Posts Tagged ‘ Catalonia

Beyond Cooking

Harvard has a lecture series this autumn on the intersection between science and cooking, and they’ve booked over a half-dozen of some of the most elite chefs in the world. The opening talk featured Ferran Adria, whose restaurant is widely regarded as the best in the world. We didn’t manage to snag tickets for that one, but we did attend Joan Roca’s talk on his use of sous vide techniques. Roca’s El Celler de Can Roca has two Michelin stars, and is considered fourth-best restaurant in the world among critics and fans. Let’s not get into the somewhat tense relationship between Spanish haute cuisine and Michelin.

It was a slightly awkward lecture due to the fact that Roca had to speak through an interpreter, and the fact that the video program that showed his techniques kept crashing. I did my heart good to see a Mac chain-fail at playing a DVD. Still, everything was eventually ironed out and we learned a bit about what Roca does.

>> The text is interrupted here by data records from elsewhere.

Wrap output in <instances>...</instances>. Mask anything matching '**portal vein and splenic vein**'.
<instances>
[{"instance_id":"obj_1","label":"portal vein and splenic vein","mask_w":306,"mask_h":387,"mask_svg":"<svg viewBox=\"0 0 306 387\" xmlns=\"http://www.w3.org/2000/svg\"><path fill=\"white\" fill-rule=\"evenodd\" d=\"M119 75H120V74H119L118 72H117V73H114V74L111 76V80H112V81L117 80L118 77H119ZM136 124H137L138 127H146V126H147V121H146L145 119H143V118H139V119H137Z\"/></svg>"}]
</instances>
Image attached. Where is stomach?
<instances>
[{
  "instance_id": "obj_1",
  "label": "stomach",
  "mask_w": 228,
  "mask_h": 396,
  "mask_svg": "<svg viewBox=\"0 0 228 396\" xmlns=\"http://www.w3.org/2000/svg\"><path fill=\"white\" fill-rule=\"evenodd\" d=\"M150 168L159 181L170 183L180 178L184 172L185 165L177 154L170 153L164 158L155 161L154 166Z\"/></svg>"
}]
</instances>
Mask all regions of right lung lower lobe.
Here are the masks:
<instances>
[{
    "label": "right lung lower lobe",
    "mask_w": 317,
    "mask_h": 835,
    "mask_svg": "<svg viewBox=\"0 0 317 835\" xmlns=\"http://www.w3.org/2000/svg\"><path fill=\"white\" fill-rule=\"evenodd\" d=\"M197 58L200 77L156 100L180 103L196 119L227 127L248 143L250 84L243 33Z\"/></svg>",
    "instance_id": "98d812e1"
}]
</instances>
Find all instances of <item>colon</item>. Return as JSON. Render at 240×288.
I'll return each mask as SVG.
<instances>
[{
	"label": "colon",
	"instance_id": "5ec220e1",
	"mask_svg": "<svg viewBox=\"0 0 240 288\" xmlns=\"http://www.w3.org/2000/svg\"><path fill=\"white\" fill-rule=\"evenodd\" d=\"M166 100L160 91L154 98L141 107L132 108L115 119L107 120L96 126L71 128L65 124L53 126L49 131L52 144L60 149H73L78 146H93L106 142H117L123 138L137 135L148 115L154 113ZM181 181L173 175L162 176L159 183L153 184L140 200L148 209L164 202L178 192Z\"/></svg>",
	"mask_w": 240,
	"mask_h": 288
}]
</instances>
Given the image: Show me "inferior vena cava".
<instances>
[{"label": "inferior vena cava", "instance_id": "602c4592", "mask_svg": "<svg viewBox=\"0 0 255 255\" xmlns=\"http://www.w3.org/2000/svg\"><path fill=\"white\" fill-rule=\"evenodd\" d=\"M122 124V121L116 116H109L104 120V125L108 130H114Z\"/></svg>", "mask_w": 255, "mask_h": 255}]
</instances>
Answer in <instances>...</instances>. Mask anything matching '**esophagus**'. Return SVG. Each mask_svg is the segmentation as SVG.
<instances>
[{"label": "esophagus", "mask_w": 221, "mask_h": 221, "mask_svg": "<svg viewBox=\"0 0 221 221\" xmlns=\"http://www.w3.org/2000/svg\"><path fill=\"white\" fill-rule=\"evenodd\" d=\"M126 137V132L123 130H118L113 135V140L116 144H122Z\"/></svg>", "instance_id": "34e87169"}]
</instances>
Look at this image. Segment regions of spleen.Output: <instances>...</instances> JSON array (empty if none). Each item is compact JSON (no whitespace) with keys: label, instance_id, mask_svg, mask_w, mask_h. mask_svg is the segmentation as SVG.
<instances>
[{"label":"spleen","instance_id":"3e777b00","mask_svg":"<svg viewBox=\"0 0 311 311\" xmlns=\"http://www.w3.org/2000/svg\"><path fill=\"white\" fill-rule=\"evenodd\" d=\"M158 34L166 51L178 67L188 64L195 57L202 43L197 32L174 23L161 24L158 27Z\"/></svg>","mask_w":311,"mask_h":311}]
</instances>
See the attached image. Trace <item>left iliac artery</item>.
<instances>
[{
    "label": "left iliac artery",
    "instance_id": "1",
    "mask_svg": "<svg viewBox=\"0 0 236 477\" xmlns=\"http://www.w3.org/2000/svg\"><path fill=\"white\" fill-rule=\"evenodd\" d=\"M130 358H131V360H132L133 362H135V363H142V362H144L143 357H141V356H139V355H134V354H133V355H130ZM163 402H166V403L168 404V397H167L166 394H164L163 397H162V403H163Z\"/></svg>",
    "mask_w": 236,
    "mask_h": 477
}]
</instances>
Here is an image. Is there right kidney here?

He and his two brothers, Jordi and Josep, use sous vide to preserve or obtain the right textures and flavors for their food, which is the entire point of sous vide. What really stunned me, however, was the degree to which they use candying and infusion to complicate the textural and aromas of their foods. For instance, one scallop dish celebrates the countryside surrounding the restaurant by heating and evaporating locally cultivated chablis and bit of local soil. The smoke is trapped at the top of a long coil of tubing, and then placed in a chamber beneath the scallop dish. A vent cut into the serving surface expels a bit of the smoke with every press of a spoon, so that a diner can smell the soil and the wine with each bite.

His brother Jordi seems like the most crazily inspired of the bunch. He  creates spun-sugar bulbs and fruits, and fills them with aromatic smoke or infused creams. His desserts appear to take hours and hours of painstaking work just to produce a few servings.

What I find so fascinating about the kind of work the Rocas are doing is the way they have moved beyond the preparation of food into the creation of complex sensory and mnemonic experiences. The dishes are not merely prepared, but designed and engineered to lead diners through corridors of memory and association. The methods they use are challenging enough to comprehend, but even more mysterious to me is the idea of telling someone a story through taste and smell.

Update: One Last Thing

There was a Q&A after this talk. This being America, the first question was, “If you’re cooking meats for extended periods at low temperatures, how will you kill the bacteria? How do you avoid making your customers sick?”